The Weather Bench data uses 0.25mm rather than 0.2mm to differentiate between light rain and dry conditions. To account for this, we will have to set dry_light_threshold=0.25 in the seeps function.

[4]:
clim = xr.open_zarr(
    "gs://weatherbench2/datasets/era5-hourly-climatology/1990-2017_6h_240x121_equiangular_with_poles_conservative.zarr"
)

seeps_threshold = clim.total_precipitation_24hr_seeps_threshold.sel(hour=0, dayofyear=slice(1, 31)).compute()
p1 = clim.total_precipitation_24hr_seeps_dry_fraction.sel(hour=0, dayofyear=slice(1, 31)).compute()

# We just got data for the first 31 days of the year. We need to convert the dim  "dayofyear" into a "time" dim
seeps_threshold = seeps_threshold.rename({"dayofyear": "time"})
seeps_threshold = seeps_threshold.assign_coords({"time": pd.date_range("2020-01-01", "2020-01-31")})

p1 = p1.rename({"dayofyear": "time"})
p1 = p1.assign_coords({"time": pd.date_range("2020-01-01", "2020-01-31")})

Now our data has been wrangled into the right format to pass into the scores SEEPS function.

Note that although SEEPS uses categories to determine penalties, we pass in continuous forecast and observation values.

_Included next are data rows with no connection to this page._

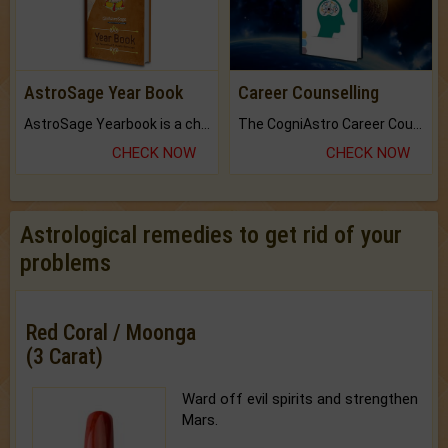
AstroSage Year Book
Career Counselling
AstroSage Yearbook is a channel to fulfill your dreams and destiny.
The CogniAstro Career Counselling Report is the most comprehensive report available on this topic.
CHECK NOW
CHECK NOW
Astrological remedies to get rid of your
problems
Red Coral / Moonga
(3 Carat)
Ward off evil spirits and strengthen
Mars.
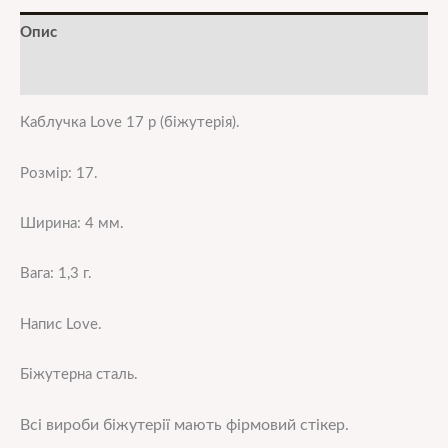
Опис
Додаткова інформація
Каблучка Love 17 р (біжутерія).
Розмір: 17.
Ширина: 4 мм.
Вага: 1,3 г.
Напис Love.
Біжутерна сталь.
Всі вироби біжутерії мають фірмовий стікер.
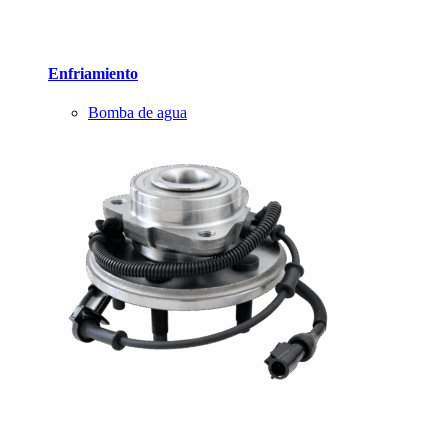
Enfriamiento
Bomba de agua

The seeps function then handles the categorical nature of the score.

[5]:
# Need to create weights to be able to weight by latitude
lat_weights = create_latitude_weights(graphcast_precip.latitude)

# Calculate SEEPS score for GraphCast
seeps(graphcast_precip, era5_precip, p1, seeps_threshold, weights=lat_weights, dry_light_threshold=0.25)
[5]:
<xarray.DataArray ()> Size: 8B
array(0.30688665)
Coordinates:
    prediction_timedelta  timedelta64[ns] 8B 2 days
    hour                  int64 8B 0
[6]:
# Calculate SEEPS for ECMWF IFS
seeps(ifs_precip, era5_precip, p1, seeps_threshold, weights=lat_weights, dry_light_threshold=0.25)
[6]:
<xarray.DataArray ()> Size: 8B
array(0.1965689)
Coordinates:
    prediction_timedelta  timedelta64[ns] 8B 2 days
    hour                  int64 8B 0

In this case, the ECMWF IFS received a lower, better score.

Things to try next#

  • Set mask_clim_extremes to False which turns off the masking of climatologically very dry or very wet regions (i.e, it doesn’t mask data where p1 is less than 0.1, or greater than 0.85).

  • You can vary the p1 thresholds that the masking occurs with the min_masked_value and max_masked_value args.

Further reading#

Rodwell, M. J., Richardson, D. S., Hewson, T. D., & Haiden, T. (2010). A new equitable score suitable for verifying precipitation in numerical weather prediction. Quarterly Journal of the Royal Meteorological Society, 136(650), 1344–1363.